Die Zeit einer Sommerpause gibt uns immer wieder beste Gelegenheit, um Themen abseits des Floorball-Alltags zu vertiefen. In diesem Fall blicken wir zurück auf die Floorballentwicklung der letzten Jahre. Und es könnte keinen besseren geben, der uns mitnimmt auf diese Reise als Fabian Mieloch, der seit 2006 in verschiedensten Rollen (Spieler, Trainer, Schiedsrichter, Funktionär) und in verschiedensten Regionen der Bundesrepublik unterwegs war. Ein Gastbeitrag.
Wir schreiben das Jahr 2012 – der deutsche Floorball steht am Anfang eines wichtigen und historischen Jahrzehnts. Die Ambition und Euphorie im deutschen Floorballland ist groß. Floorball sollte sich aufmachen wichtige Meilensteinen zu erreichen, von denen die Szene Jahre zuvor nur zu träumen wagte – Aufnahme in den DOSB (2014), Platzierung in den Top-4 bei einer Herren WM (2012) und die Einstellung des ersten hauptamtlichen Mitarbeiters im Verband (2014) – mittlerweile sind es vier. All dies ist dank viel Leidenschaft, Herzblut und wachsender Professionalisierung geglückt. Mittlerweile verfügt der Floorballsport in Deutschland über einen großen nationalen Spielbetrieb mit 42 Teams, ein spektakuläres, jährliches Final4 Event in Berlin, einen eigenen Leistungsstützpunkt für die Nationalteams, zahlreiche Livestreams von nationalen Liga- und Pokalspielen und die ersten in Deutschland geborenen und ausgebildeten Floorballer, die es in die Schwedische SSL geschafft haben. (ZDF Beitrag über die Gebrüder Heins)
Man sollte also meinen es ist alles in Butter und unser geliebter Sport entwickelt sich prächtig. Leider ist das nur die eine Sicht auf die Floorballentwicklung. Aus anderer Perspektive tritt der Floorballsport seit einigen Jahren auf der Stelle. Während versucht wird den Spitzenbereich immer weiter zu professionalisieren (Nationalteams und Bundesligen) findet in der Breite kaum noch Entwicklung statt. Die positiven Mitgliederentwicklungen aus dem ersten Jahrzehnt des Jahrtausends können nicht mehr erreicht werden. Die Vereine, die am Herren und Damen Großfeld-Spielbetrieb teilnehmen stagnieren seit vielen Jahren. Floorballentwicklung in der Breite findet leider hauptsächlich nur noch in einigen Teilen des Landes und wenigen Vereinen statt.
In der Rangliste (Stand 2022) der Sportverbände im DOSB rangiert Floorball auf Platz 55 (Mitglieder 12.589), hinter Verbände wie Cheerleading (Platz 46; Mitglieder 21.075) oder dem Bundesverband Deutscher Kraftdreikämpfer (Platz 53, Mitglieder 16.875).

-=-=-

> AUFGABE A
Welchen Platz belegt Floorball laut dem Text über die Floorballentwicklung in der Rangliste der Sportverbände im DOSB (Stand 2022)?
Die Datensätze stehen in keinem Zusammenhang mit dem Text.

> Quizaufgaben zu Diagrammen
-=-=-

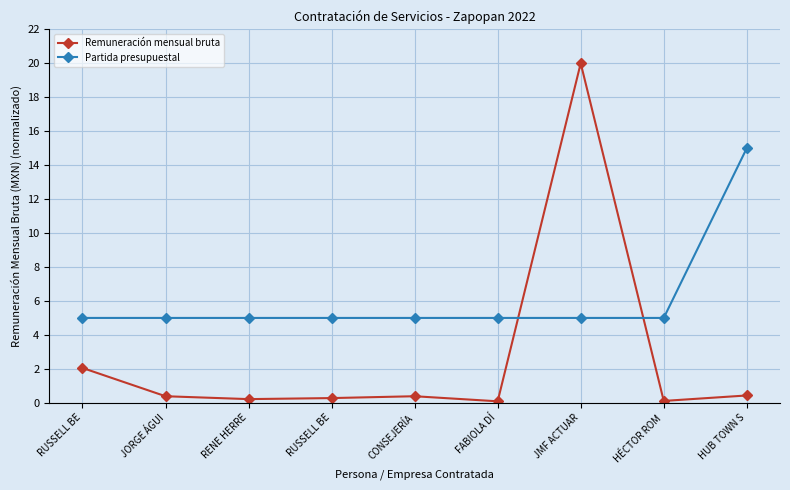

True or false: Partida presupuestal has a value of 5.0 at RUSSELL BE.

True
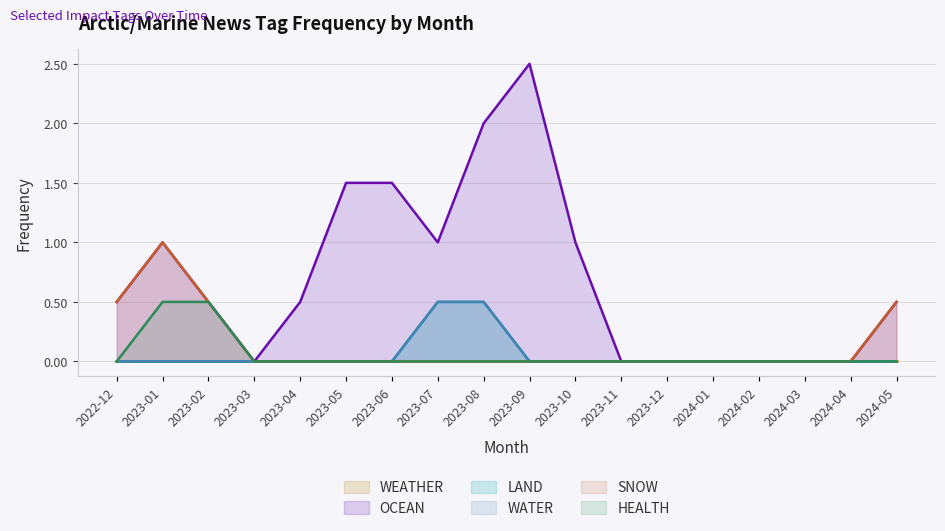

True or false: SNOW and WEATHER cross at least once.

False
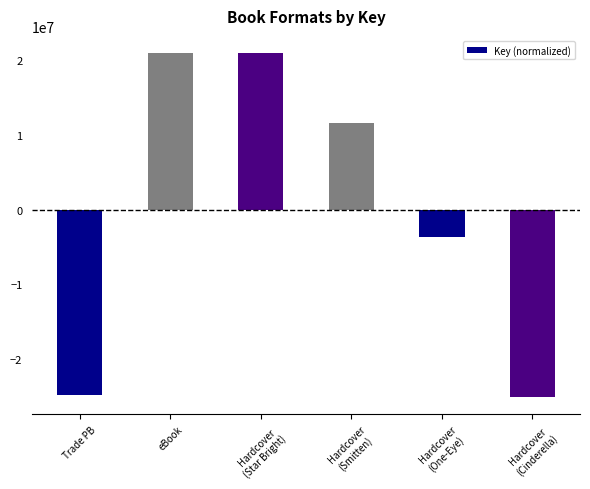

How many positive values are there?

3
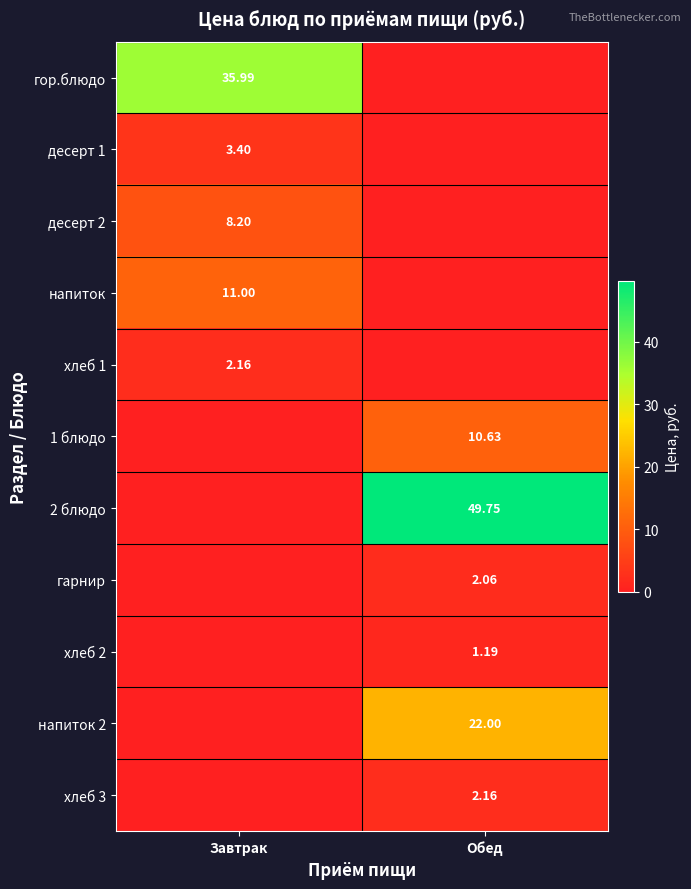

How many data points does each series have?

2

-=-=-

> AUFGABE B
Ändere in den Datensätzen die Zeilen von der Zeile mit „True or false: SNOW“ bis zum Ende der Datensätze, beide einschließlich, indem du „WEATHER“ durch „RAIN“ ersetzt und alles Übrige unverändert lässt. Gib nur diese Zeilen ohne die Bilder wieder.

> DEINE ANTWORT A
Platz 55

> DEINE ANTWORT B
True or false: SNOW and RAIN cross at least once.

False

How many positive values are there?

3

How many data points does each series have?

2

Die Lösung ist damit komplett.